The search committee is all set. The group’s chair has said they will proceed with a national scope and the advice of an outside firm.
Even the top three choices will be subject to the campus community’s vote of confidence (or lack thereof) at one juncture.
But as the search gets underway, it may be time for an evaluation by the students as to what we need in our next leader and where those requests fit in with the committee’s vision.
Many of these ideas are not in contrast from what Msgr. Sheeran is already doing or has done in the past. For example, his approachability in areas which students congregate heavily, such as in the Caf or on the Green, is a quality that should stay with the position come this spring’s transition.

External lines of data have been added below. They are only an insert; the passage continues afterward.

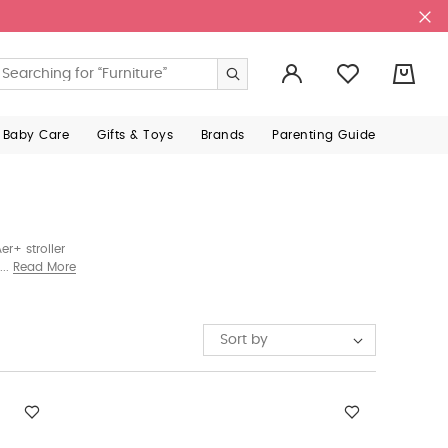
0
 Baby Care
Gifts & Toys
Brands
Parenting Guide
r+ stroller
roller sold
Read More
Sort by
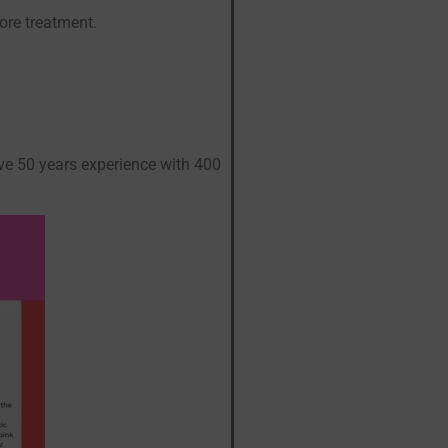
ore treatment.
ive 50 years experience with 400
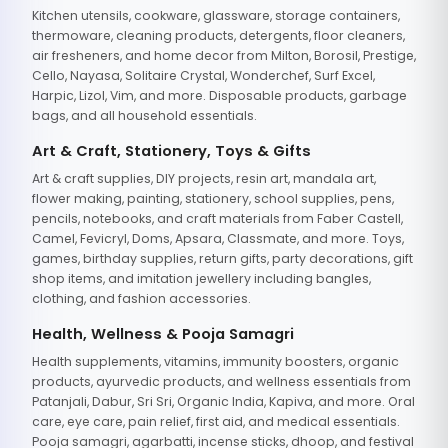
Kitchen utensils, cookware, glassware, storage containers,
thermoware, cleaning products, detergents, floor cleaners,
air fresheners, and home decor from Milton, Borosil, Prestige,
Cello, Nayasa, Solitaire Crystal, Wonderchef, Surf Excel,
Harpic, Lizol, Vim, and more. Disposable products, garbage
bags, and all household essentials.
Art & Craft, Stationery, Toys & Gifts
Art & craft supplies, DIY projects, resin art, mandala art,
flower making, painting, stationery, school supplies, pens,
pencils, notebooks, and craft materials from Faber Castell,
Camel, Fevicryl, Doms, Apsara, Classmate, and more. Toys,
games, birthday supplies, return gifts, party decorations, gift
shop items, and imitation jewellery including bangles,
clothing, and fashion accessories.
Health, Wellness & Pooja Samagri
Health supplements, vitamins, immunity boosters, organic
products, ayurvedic products, and wellness essentials from
Patanjali, Dabur, Sri Sri, Organic India, Kapiva, and more. Oral
care, eye care, pain relief, first aid, and medical essentials.
Pooja samagri, agarbatti, incense sticks, dhoop, and festival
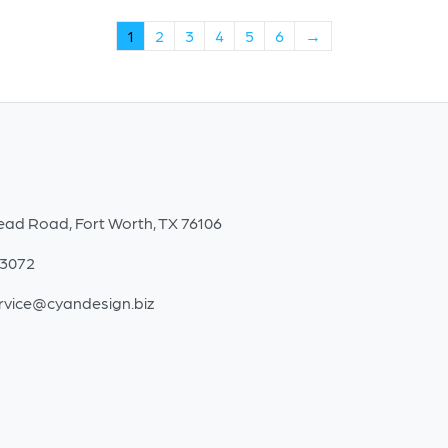
1
2
3
4
5
6
→
ead Road, Fort Worth, TX 76106
-3072
rvice@cyandesign.biz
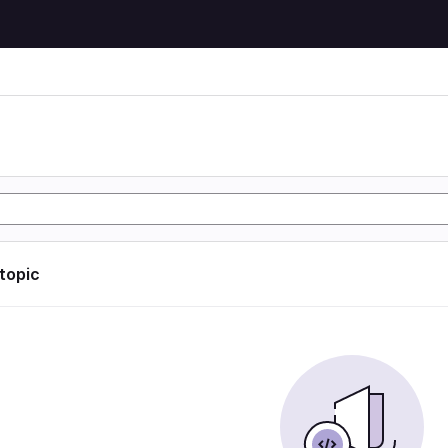
 topic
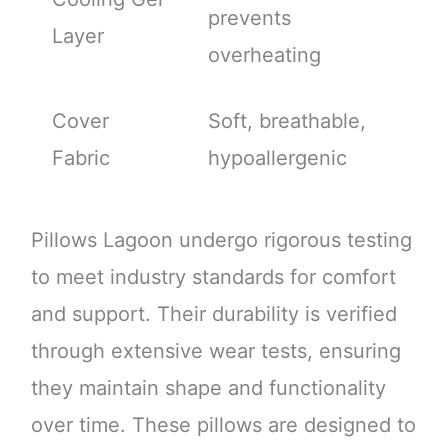
prevents
Layer
overheating
Cover
Soft, breathable,
Fabric
hypoallergenic
Pillows Lagoon undergo rigorous testing
to meet industry standards for comfort
and support. Their durability is verified
through extensive wear tests, ensuring
they maintain shape and functionality
over time. These pillows are designed to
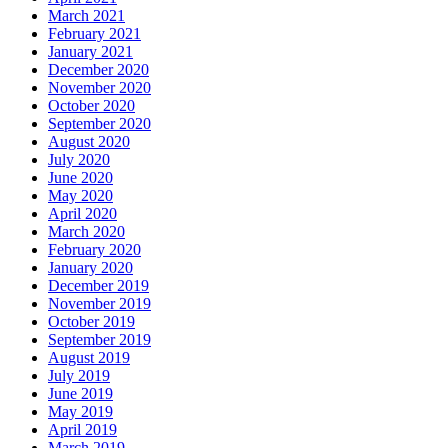
March 2021
February 2021
January 2021
December 2020
November 2020
October 2020
September 2020
August 2020
July 2020
June 2020
May 2020
April 2020
March 2020
February 2020
January 2020
December 2019
November 2019
October 2019
September 2019
August 2019
July 2019
June 2019
May 2019
April 2019
March 2019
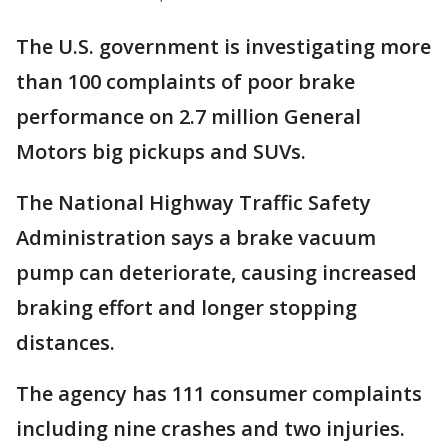
The U.S. government is investigating more
than 100 complaints of poor brake
performance on 2.7 million General
Motors big pickups and SUVs.
The National Highway Traffic Safety
Administration says a brake vacuum
pump can deteriorate, causing increased
braking effort and longer stopping
distances.
The agency has 111 consumer complaints
including nine crashes and two injuries.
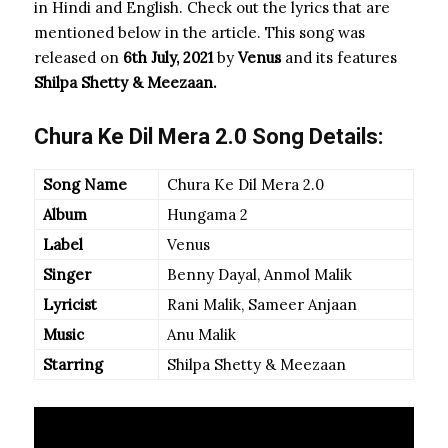
in Hindi and English. Check out the lyrics that are
mentioned below in the article. This song was
released on
6th July, 2021
by
Venus
and its features
Shilpa Shetty & Meezaan.
Chura Ke Dil Mera 2.0 Song Details:
Song Name
Chura Ke Dil Mera 2.0
Album
Hungama 2
Label
Venus
Singer
Benny Dayal, Anmol Malik
Lyricist
Rani Malik, Sameer Anjaan
Music
Anu Malik
Starring
Shilpa Shetty & Meezaan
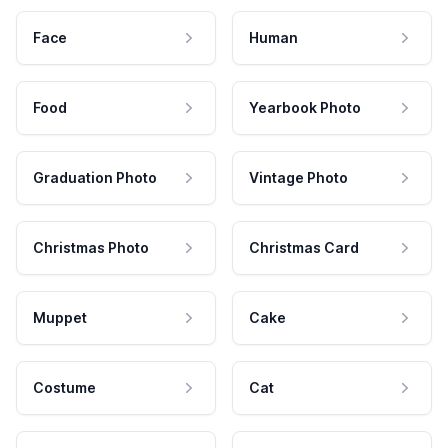
Face
Human
Food
Yearbook Photo
Graduation Photo
Vintage Photo
Christmas Photo
Christmas Card
Muppet
Cake
Costume
Cat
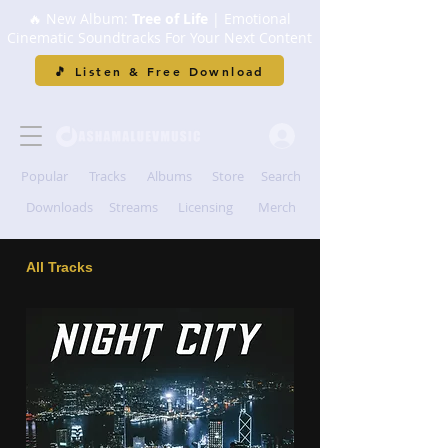
🔥 New Album:
Tree of Life
| Emotional
Cinematic Soundtracks For Your Next Content
🎵 Listen & Free Download
Popular
Tracks
Albums
Store
Search
Downloads
Streams
Licensing
Merch
All Tracks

Aside from interactions with the student body, the relationship between our future university president and South Orange is another focal point.
The continued debate and talk of college student discrimination with the “Animal House” ordinance almost calls for the administration, notably in the president, to stand up for his students moving forward. Should this happen, at least a unified front from the Seton Hall side of the recent town-gown strife can be presented.
One of the highlights over Msgr. Sheeran’s tenure were his distinct actions that made a statement within the campus community. His move into Boland Hall following the 2000 fire in the residence hall made an impact that is even known by some current students who weren’t part of Seton Hall at the time.
Symbolic actions like these, especially after a tragedy that affects the entire campus, help to illustrate the leadership our next president needs.
Our next president also needs to effectively balance the university’s commitment to the Catholic mission with an ever-progressive student body. The next leader, by university by-laws, will be a Catholic priest who has made a personal dedication to the church in the form of a vocation.
The challenge of balancing this idea with the needs of a diverse campus community, many non-Catholic, will undoubtedly present itself sooner rather than later for the next president. Immediate, sweeping changes should not be on the horizon after the transition, either.
There may be many areas throughout the university than can use revision or tweaking. Yet each scenario that would change the campus dynamic should be approached similar to the presidential transition – a gradual process with multiple review systems that keep the campus informed.
Finally, the backbone of the job as university president seems to be a cloudy concept for many students. A question of “what does the president do” should not be a real query. Instead, an effort that starts with educating the freshmen – the first complete class under the next president – of the tasks and responsibilities associated with a university president would be a great start.